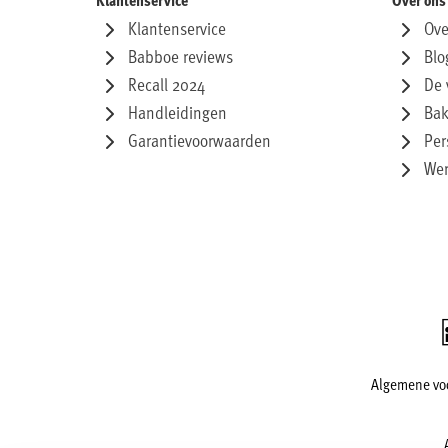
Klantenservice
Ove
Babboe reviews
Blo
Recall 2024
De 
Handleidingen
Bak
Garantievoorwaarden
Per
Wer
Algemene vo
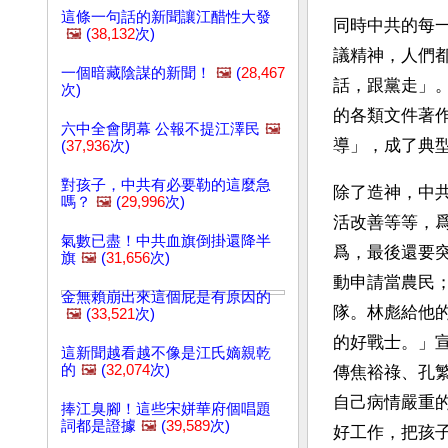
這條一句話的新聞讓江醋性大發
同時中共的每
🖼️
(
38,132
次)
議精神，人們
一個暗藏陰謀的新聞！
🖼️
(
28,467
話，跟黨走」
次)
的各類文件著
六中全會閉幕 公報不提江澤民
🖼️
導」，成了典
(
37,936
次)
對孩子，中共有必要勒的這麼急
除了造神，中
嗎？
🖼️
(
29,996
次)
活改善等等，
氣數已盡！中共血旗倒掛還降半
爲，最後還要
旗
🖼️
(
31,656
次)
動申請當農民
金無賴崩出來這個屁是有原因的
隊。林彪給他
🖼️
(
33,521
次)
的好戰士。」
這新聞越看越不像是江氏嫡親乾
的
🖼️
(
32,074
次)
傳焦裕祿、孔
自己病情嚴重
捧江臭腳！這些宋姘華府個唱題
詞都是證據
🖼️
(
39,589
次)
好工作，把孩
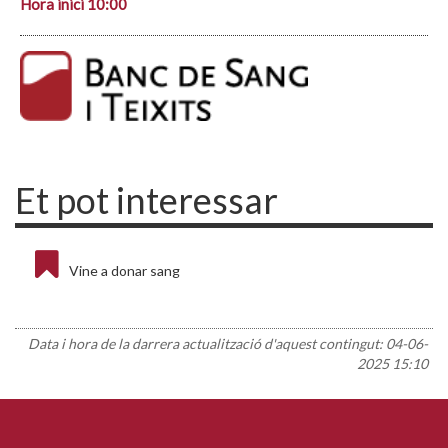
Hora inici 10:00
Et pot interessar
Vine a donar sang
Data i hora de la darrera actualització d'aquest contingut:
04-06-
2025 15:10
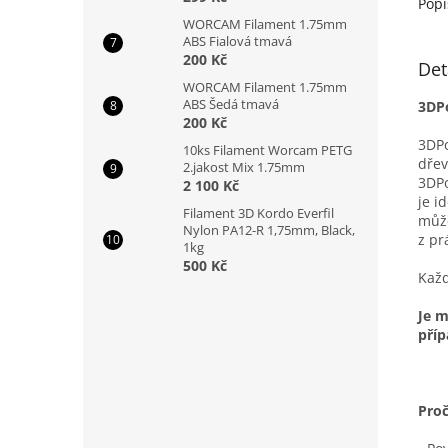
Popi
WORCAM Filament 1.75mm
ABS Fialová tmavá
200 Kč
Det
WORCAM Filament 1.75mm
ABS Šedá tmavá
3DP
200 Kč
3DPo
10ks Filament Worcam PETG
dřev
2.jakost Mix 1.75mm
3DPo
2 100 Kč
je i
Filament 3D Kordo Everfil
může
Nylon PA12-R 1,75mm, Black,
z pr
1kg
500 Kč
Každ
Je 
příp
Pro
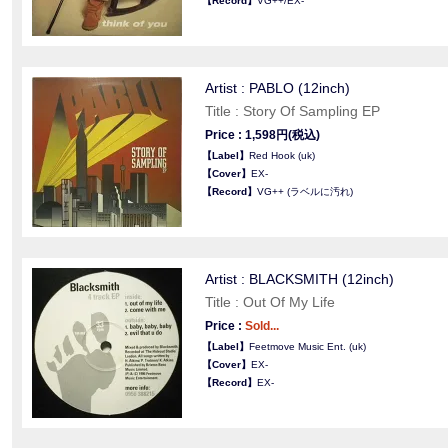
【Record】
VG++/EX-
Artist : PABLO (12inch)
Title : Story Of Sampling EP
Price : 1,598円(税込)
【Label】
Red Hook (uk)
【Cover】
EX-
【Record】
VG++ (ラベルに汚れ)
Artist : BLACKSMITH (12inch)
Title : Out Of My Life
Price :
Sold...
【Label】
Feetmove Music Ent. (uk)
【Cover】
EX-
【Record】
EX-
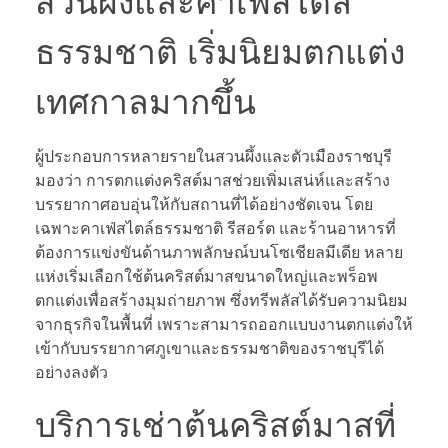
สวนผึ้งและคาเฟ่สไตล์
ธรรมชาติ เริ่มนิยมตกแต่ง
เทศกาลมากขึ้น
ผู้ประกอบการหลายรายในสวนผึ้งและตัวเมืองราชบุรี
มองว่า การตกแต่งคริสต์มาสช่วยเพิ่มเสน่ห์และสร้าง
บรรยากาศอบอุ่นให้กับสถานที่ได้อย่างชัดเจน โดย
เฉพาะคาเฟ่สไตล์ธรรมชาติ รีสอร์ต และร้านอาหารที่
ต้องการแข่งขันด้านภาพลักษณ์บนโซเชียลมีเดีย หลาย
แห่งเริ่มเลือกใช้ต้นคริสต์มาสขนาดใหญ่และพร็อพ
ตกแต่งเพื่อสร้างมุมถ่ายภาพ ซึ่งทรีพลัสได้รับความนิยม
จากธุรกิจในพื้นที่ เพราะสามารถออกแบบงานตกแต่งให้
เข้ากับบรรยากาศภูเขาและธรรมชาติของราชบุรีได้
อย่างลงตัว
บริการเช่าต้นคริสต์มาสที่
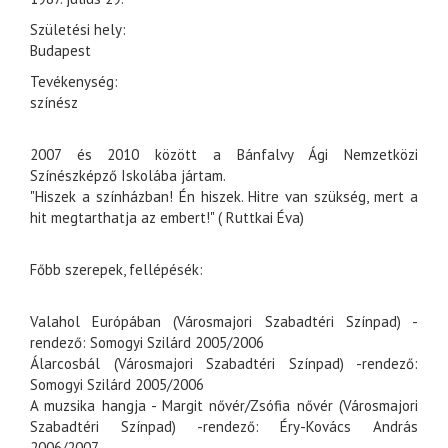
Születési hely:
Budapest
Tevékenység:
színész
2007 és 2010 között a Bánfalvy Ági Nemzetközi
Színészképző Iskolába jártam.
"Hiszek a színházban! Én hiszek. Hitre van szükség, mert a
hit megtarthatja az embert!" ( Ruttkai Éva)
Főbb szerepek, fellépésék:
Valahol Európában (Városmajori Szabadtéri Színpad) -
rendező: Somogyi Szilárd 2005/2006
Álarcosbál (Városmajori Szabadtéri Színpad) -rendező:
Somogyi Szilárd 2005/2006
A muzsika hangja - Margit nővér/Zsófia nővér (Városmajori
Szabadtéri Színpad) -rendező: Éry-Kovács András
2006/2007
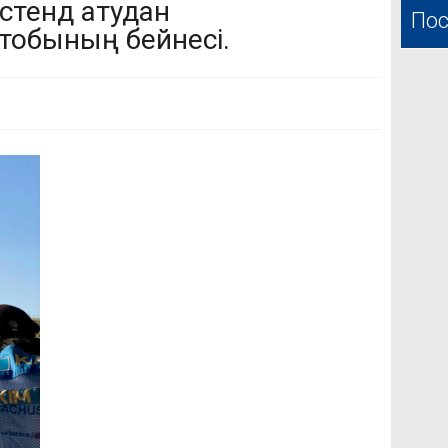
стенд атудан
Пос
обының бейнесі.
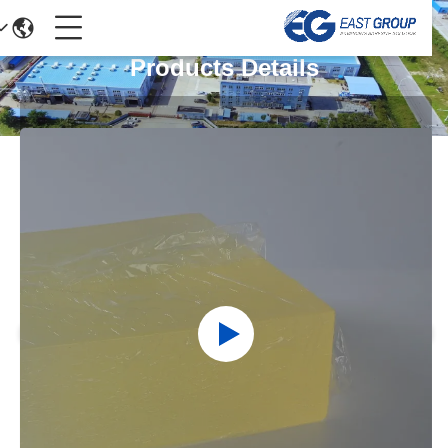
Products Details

- - -

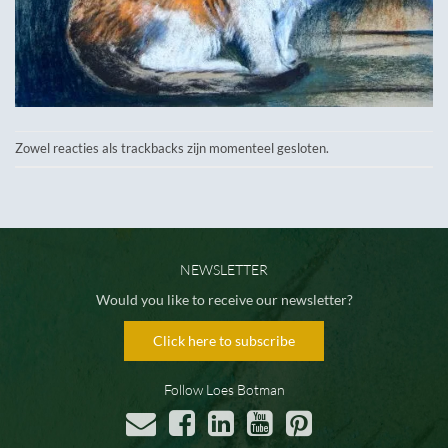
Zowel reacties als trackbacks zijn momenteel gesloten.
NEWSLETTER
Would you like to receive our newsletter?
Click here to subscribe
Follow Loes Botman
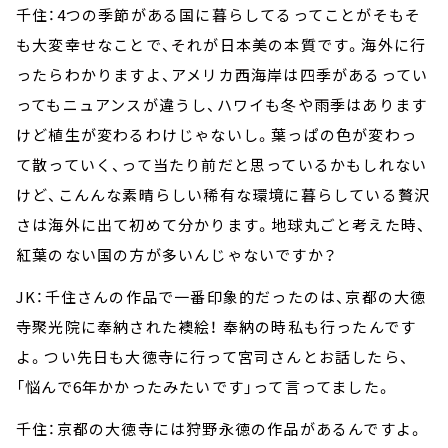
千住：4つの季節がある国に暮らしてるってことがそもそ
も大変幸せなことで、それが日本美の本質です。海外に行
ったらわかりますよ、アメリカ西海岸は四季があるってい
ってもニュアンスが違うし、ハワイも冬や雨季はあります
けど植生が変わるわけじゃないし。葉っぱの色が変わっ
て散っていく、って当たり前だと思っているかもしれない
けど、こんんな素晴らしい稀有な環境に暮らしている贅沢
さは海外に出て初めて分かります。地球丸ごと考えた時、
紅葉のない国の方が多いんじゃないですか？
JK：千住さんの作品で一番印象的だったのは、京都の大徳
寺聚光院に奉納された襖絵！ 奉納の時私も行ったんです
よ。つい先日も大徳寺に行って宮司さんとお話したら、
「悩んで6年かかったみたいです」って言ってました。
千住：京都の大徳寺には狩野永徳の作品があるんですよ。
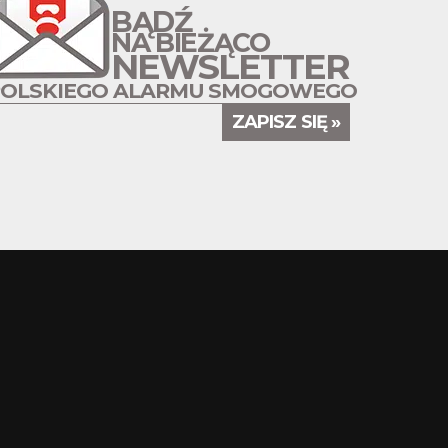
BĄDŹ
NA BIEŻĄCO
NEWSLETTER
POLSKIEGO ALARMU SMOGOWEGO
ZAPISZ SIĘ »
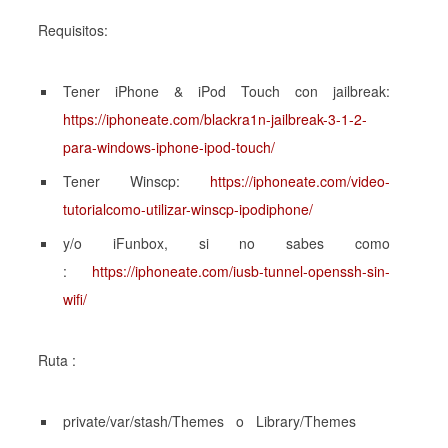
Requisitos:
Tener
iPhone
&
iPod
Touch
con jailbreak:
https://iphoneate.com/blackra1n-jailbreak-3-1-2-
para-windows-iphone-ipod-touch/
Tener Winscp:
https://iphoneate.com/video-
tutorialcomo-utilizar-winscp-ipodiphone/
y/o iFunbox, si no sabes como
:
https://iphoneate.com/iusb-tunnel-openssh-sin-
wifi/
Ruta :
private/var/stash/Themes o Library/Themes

- - -

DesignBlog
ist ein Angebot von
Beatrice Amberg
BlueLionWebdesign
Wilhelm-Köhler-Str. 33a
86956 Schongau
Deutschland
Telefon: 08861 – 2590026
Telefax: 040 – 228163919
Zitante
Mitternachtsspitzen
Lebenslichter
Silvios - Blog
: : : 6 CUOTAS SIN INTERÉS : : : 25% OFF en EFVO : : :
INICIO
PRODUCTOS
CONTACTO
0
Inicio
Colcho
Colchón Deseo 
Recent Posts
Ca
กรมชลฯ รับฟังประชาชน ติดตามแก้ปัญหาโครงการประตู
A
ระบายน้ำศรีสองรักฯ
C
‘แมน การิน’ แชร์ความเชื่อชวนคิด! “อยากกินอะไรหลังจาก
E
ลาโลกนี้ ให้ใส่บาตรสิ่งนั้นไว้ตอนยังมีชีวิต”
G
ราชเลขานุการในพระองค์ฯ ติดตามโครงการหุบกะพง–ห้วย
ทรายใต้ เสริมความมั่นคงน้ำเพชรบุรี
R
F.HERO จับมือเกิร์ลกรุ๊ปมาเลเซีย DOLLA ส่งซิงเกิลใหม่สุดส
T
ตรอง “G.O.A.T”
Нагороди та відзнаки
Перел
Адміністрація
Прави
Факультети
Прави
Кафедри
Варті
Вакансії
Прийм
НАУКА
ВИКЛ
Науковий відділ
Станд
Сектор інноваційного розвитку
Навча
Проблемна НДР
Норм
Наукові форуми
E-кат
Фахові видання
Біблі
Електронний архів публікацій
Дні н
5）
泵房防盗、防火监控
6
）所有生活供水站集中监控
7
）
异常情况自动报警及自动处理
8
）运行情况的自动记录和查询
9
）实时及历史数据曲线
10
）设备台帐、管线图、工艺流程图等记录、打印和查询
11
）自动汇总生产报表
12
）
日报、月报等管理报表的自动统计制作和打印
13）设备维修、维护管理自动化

- - -

> _REQUIRED ACTION_
Return every line of the entries, starting with the line that contains "สวนผึ้งและคาเฟ่สไตล์" and continuing through the line that contains "обының бейнесі.", unchanged and with both end lines included. Leave the pictures out.

> _SOLUTION_
สวนผึ้งและคาเฟ่สไตล์
ธรรมชาติ เริ่มนิยมตกแต่ง
เทศกาลมากขึ้น
ผู้ประกอบการหลายรายในสวนผึ้งและตัวเมืองราชบุรี
มองว่า การตกแต่งคริสต์มาสช่วยเพิ่มเสน่ห์และสร้าง
บรรยากาศอบอุ่นให้กับสถานที่ได้อย่างชัดเจน โดย
เฉพาะคาเฟ่สไตล์ธรรมชาติ รีสอร์ต และร้านอาหารที่
ต้องการแข่งขันด้านภาพลักษณ์บนโซเชียลมีเดีย หลาย
แห่งเริ่มเลือกใช้ต้นคริสต์มาสขนาดใหญ่และพร็อพ
ตกแต่งเพื่อสร้างมุมถ่ายภาพ ซึ่งทรีพลัสได้รับความนิยม
จากธุรกิจในพื้นที่ เพราะสามารถออกแบบงานตกแต่งให้
เข้ากับบรรยากาศภูเขาและธรรมชาติของราชบุรีได้
อย่างลงตัว
บริการเช่าต้นคริสต์มาสที่
Születési hely:
Budapest
Tevékenység:
színész
2007 és 2010 között a Bánfalvy Ági Nemzetközi
Színészképző Iskolába jártam.
"Hiszek a színházban! Én hiszek. Hitre van szükség, mert a
hit megtarthatja az embert!" ( Ruttkai Éva)
Főbb szerepek, fellépésék:
Valahol Európában (Városmajori Szabadtéri Színpad) -
rendező: Somogyi Szilárd 2005/2006
Álarcosbál (Városmajori Szabadtéri Színpad) -rendező:
Somogyi Szilárd 2005/2006
A muzsika hangja - Margit nővér/Zsófia nővér (Városmajori
Szabadtéri Színpad) -rendező: Éry-Kovács András
2006/2007
стенд атудан
Пос
обының бейнесі.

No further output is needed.